The second chart shows one of the reasons for this is that the number of young people was especially large when recession hit. The chart reports the number of 18-24 year olds based on data by single year of age. So we know the number of 18-24 year olds today but we can also calculate the number in earlier years, so in 2008 I report the number of 24-30-year-olds today. In 2032 I calculate the number as the sum of all the 0-6 year olds. These numbers are correct assuming no net migration of course. They are not projections but simply counts of the numbers based on the current size of the cohorts. They show that the number of 18-24 year olds in 2008, at the onset of recession, was higher than it had been since 1990 and higher than it will be for at least another 20 years or so, all other things held constant. A big part of the reason that youth unemployment started to rise during the period 2000-2008 was simply that the size of the cohort expanded each year.

We already know from the work of my colleague Lisa Kahn from Yale that the labour market consequences of graduating from college in a bad economy are large, negative and persistent.

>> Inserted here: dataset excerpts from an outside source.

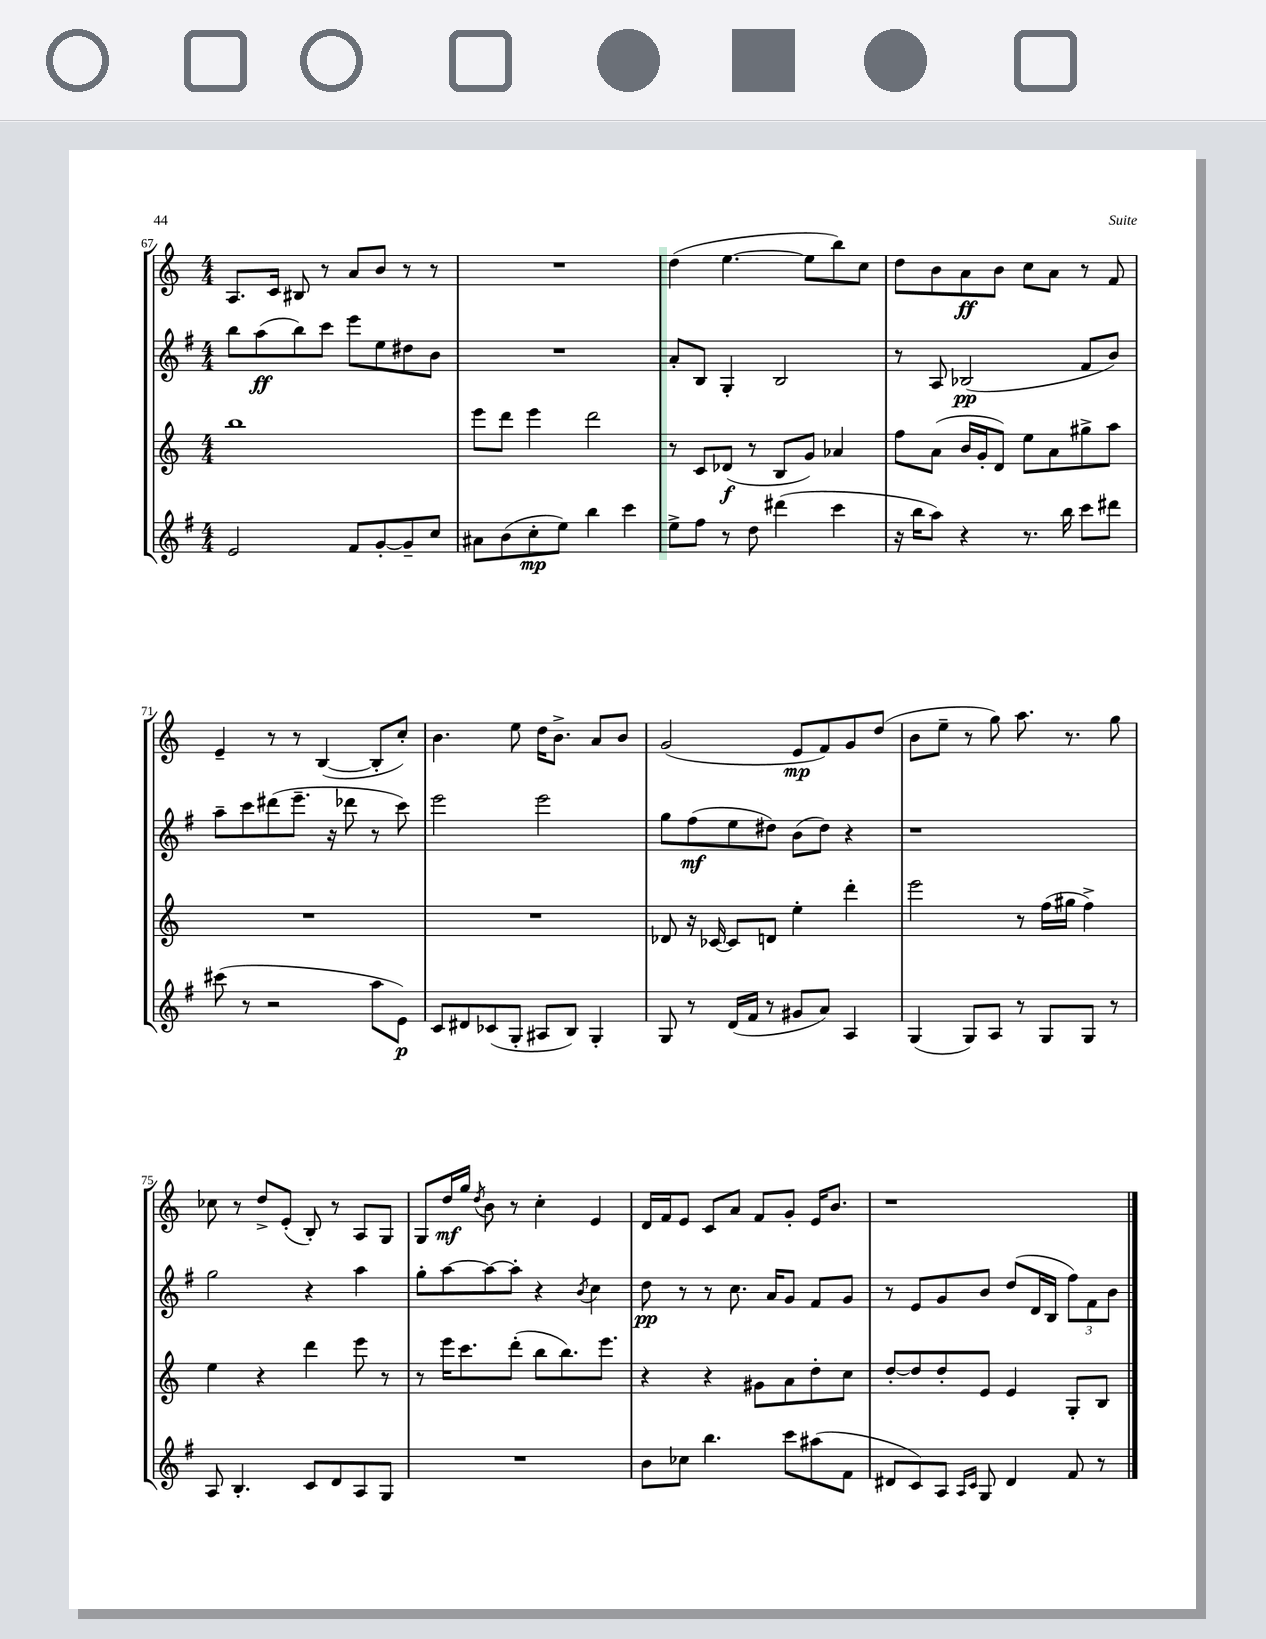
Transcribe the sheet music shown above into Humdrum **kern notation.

**kern	**dynam	**kern	**dynam	**kern	**dynam	**kern	**dynam
*part4	*part4	*part3	*part3	*part2	*part2	*part1	*part1
*staff4	*staff4	*staff3	*staff3	*staff2	*staff2	*staff1	*staff1
*clefG2	*	*clefG2	*	*clefG2	*	*clefG2	*
*k[f#]	*	*k[]	*	*k[f#]	*	*k[]	*
*M4/4	*	*M4/4	*	*M4/4	*	*M4/4	*
=67	=67	=67	=67	=67	=67	=67	=67
2e/	.	1bb	.	8bb\L	.	8.A/L	.
.	.	.	.	(8aa\	ff	.	.
.	.	.	.	.	.	16c/Jk	.
.	.	.	.	8bb\)	.	8B#X/	.
.	.	.	.	8ccc\J	.	8r	.
8f#/L	.	.	.	8eee\L	.	8a/L	.
[8g'/	.	.	.	8ee\	.	8b/J	.
8g~/]	.	.	.	8dd#X\	.	8r	.
8cc/J	.	.	.	8b\J	.	8r	.
=68	=68	=68	=68	=68	=68	=68	=68
8a#X\L	.	8eee\L	.	1r	.	1r	.
(8b\	.	8ddd\J	.	.	.	.	.
8cc'\	mp	4eee\	.	.	.	.	.
8ee\J)	.	.	.	.	.	.	.
4bb\	.	2ddd\	.	.	.	.	.
4ccc\	.	.	.	.	.	.	.
=69	=69	=69	=69	=69	=69	=69	=69
8ee^\L	.	8r	.	8a'/L	.	(4dd\	.
8ff#\J	.	8c/L	.	8B/J	.	.	.
8r	.	(8d-X/J	f	4G'/	.	[4.ee\	.
8dd\	.	8r	.	.	.	.	.
(4ddd#X\	.	8B/L	.	2B/	.	.	.
.	.	8g/J)	.	.	.	8ee\L]	.
4ccc\	.	4a-X/	.	.	.	8bb\)	.
.	.	.	.	.	.	8cc\J	.
=70	=70	=70	=70	=70	=70	=70	=70
16r	.	8ff\L	.	8r	.	8dd\L	.
16bb\KL	.	.	.	.	.	.	.
8aa\J)	.	(8a\J	.	8A/	.	8b\	.
4r	.	16b/LL	.	(2B-X/	pp	8a\	ff
.	.	16g'/J	.	.	.	.	.
.	.	8d/J)	.	.	.	8b\J	.
8.r	.	8ee\L	.	.	.	8cc\L	.
.	.	8a\	.	.	.	8a\J	.
16bb\	.	.	.	.	.	.	.
8ccc\L	.	8gg#X^\	.	8f#/L	.	8r	.
8ddd#X\J	.	8aa\J	.	8b/J)	.	8f/	.
!!LO:LB:g=z
=71	=71	=71	=71	=71	=71	=71	=71
(8ccc#X\	.	1r	.	8aa~\L	.	4e~/	.
8r	.	.	.	8ccc\	.	.	.
2r	.	.	.	(8ddd#X\	.	8r	.
.	.	.	.	8.eee~\J	.	8r	.
.	.	.	.	.	.	([4B/	.
.	.	.	.	16r	.	.	.
.	.	.	.	8ddd-X\	.	.	.
8aa\L	.	.	.	8r	.	8B'/L]	.
8e\J)	p	.	.	8ccc\)	.	8cc'/J)	.
=72	=72	=72	=72	=72	=72	=72	=72
8c/L	.	1r	.	2eee\	.	4.b\	.
8d#X/	.	.	.	.	.	.	.
(8c-X/	.	.	.	.	.	.	.
8G'/J	.	.	.	.	.	8ee\	.
8A#X/L	.	.	.	2eee\	.	16dd\KL	.
.	.	.	.	.	.	8.b^\J	.
8B/J)	.	.	.	.	.	.	.
4G'/	.	.	.	.	.	8a/L	.
.	.	.	.	.	.	8b/J	.
=73	=73	=73	=73	=73	=73	=73	=73
8G/	.	8d-X/	.	8gg\L	.	(2g/	.
8r	.	16r	.	(8ff#\	mf	.	.
.	.	[16c-X/	.	.	.	.	.
(16d/LL	.	8c-/L]	.	8ee\	.	.	.
16f#/JJ	.	.	.	.	.	.	.
8r	.	8dn/J	.	8dd#X\J)	.	.	.
8g#X/L	.	4ee'\	.	(8b\L	.	8e/L	mp
8a/J)	.	.	.	8dd#\J)	.	8f/)	.
4A/	.	4ddd'\	.	4r	.	8g/	.
.	.	.	.	.	.	(8dd/J	.
=74	=74	=74	=74	=74	=74	=74	=74
(4G/	.	2eee\	.	1r	.	8b\L	.
.	.	.	.	.	.	8ee~\J	.
8G/L)	.	.	.	.	.	8r	.
8A/J	.	.	.	.	.	8gg\)	.
8r	.	8r	.	.	.	8.aa\	.
8G/L	.	(16ff\LL	.	.	.	.	.
.	.	16gg#X\JJ	.	.	.	8.r	.
8G/J	.	4ff^\)	.	.	.	.	.
8r	.	.	.	.	.	8gg\	.
!!LO:LB:g=z
=75	=75	=75	=75	=75	=75	=75	=75
8A/	.	4ee\	.	2gg\	.	8cc-X\	.
4.B'/	.	.	.	.	.	8r	.
.	.	4r	.	.	.	8dd^/L	.
.	.	.	.	.	.	(8e'/J	.
8c/L	.	4ddd\	.	4r	.	8B'/)	.
8d/	.	.	.	.	.	8r	.
8A/	.	8eee\	.	4aa\	.	8A/L	.
8G/J	.	8r	.	.	.	8G/J	.
=76	=76	=76	=76	=76	=76	=76	=76
1r	.	8r	.	8gg'\L	.	8G/L	.
.	.	16eee\KL	.	[8aa\	.	16dd/L	mf
.	.	8.ccc\	.	.	.	16gg/JJ	.
.	.	.	.	.	.	8qdd/	.
.	.	.	.	8aa\_	.	8b\	.
.	.	(8ddd'\J	.	8aa'\J]	.	8r	.
.	.	8bb\L	.	4r	.	4cc'\	.
.	.	8.bb\)	.	.	.	.	.
.	.	.	.	8qb/	.	.	.
.	.	.	.	4cc\	.	4e/	.
.	.	8.eee\J	.	.	.	.	.
=77	=77	=77	=77	=77	=77	=77	=77
8b\L	.	4r	.	8dd\	pp	16d/LL	.
.	.	.	.	.	.	16f/J	.
8cc-X\J	.	.	.	8r	.	8e/J	.
4.bb\	.	4r	.	8r	.	8c/L	.
.	.	.	.	8.cc\	.	8a/J	.
.	.	8g#X\L	.	.	.	8f/L	.
.	.	.	.	16a/KL	.	.	.
8ccc\L	.	8a\	.	8g/J	.	8g'/J	.
(8aa#X\	.	8dd'\	.	8f#/L	.	16e/KL	.
.	.	.	.	.	.	8.b/J	.
8f#\J	.	8cc\J	.	8g/J	.	.	.
=78	=78	=78	=78	=78	=78	=78	=78
8d#X/L	.	[8dd'/L	.	8r	.	1r	.
8c/)	.	8dd/]	.	8e/L	.	.	.
8A/J	.	8dd'/	.	8g/	.	.	.
16qqA/LL	.	.	.	.	.	.	.
16qqc/JJ	.	.	.	.	.	.	.
8G/	.	8e/J	.	8b/J	.	.	.
4d#/	.	4e/	.	(8dd/L	.	.	.
.	.	.	.	16d/L	.	.	.
.	.	.	.	16B/JJ	.	.	.
8f#/	.	8G'/L	.	12ff#\L)	.	.	.
.	.	.	.	12f#\	.	.	.
8r	.	8B/J	.	.	.	.	.
.	.	.	.	12b\J	.	.	.
==	==	==	==	==	==	==	==
*-	*-	*-	*-	*-	*-	*-	*-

The effects on college graduates involve lower wages because they end up in lower-level occupations. These effects are likely amplified for the least educated with few skills. As college graduates take lower-level jobs those at the bottom are pushed out into unemployment and that is where they stay. Entry effects on lower-skilled workers seem to operate through employment effects and don’t tend to show up in wages.

Lisa has suggested to me that she thinks this is because they are less at risk for disadvantages in human accumulation. When they spend time unemployed or in lower-level jobs, and aren’t investing in their human capital or in the wrong type of human capital, she believes they are less disadvantaged, relative to college graduates where post-schooling human capital appears to be more important. It’s likely much worse for everyone when there is a historically big cohort. New evidence from the latest Prince’s Trust survey of the young, conducted by YouGov provides scary reading. It suggests the youngsters who are long-term unemployed are in deep trouble. They interviewed 2,161 16-25 year olds and were able to separate out youngsters in education, employment and training (EETs) from the long-term unemployed (LTU), that is kids who had been unemployed for at least a year.

The long-term unemployed report especially poor mental health and the difference with the EETs is stark. Three per cent of those who were in EET said “life wasn’t worth living” compared with 17 per cent for the LTU. 10 per cent of those were EET said they had been prescribed anti-depressants compared with 26 per cent of the LTU.

The proportion of both who said they had self harmed was also unacceptably high – 18 per cent of the EET versus 25 per cent of the LTU. Twenty five per cent of the EETs and 32 per cent of the LTUs had had suicidal thoughts. I told you it was scary.

Not good.

The government cut the Future Jobs Fund and the Education Maintenance Allowance that worked. These are our kids and all the government can do is announce a triple lock on pensions. Thank God the Prince’s Trust is on the case. Iain Duncan Smith is AWOL. Please somebody do something before it’s too late. Cameron, call me.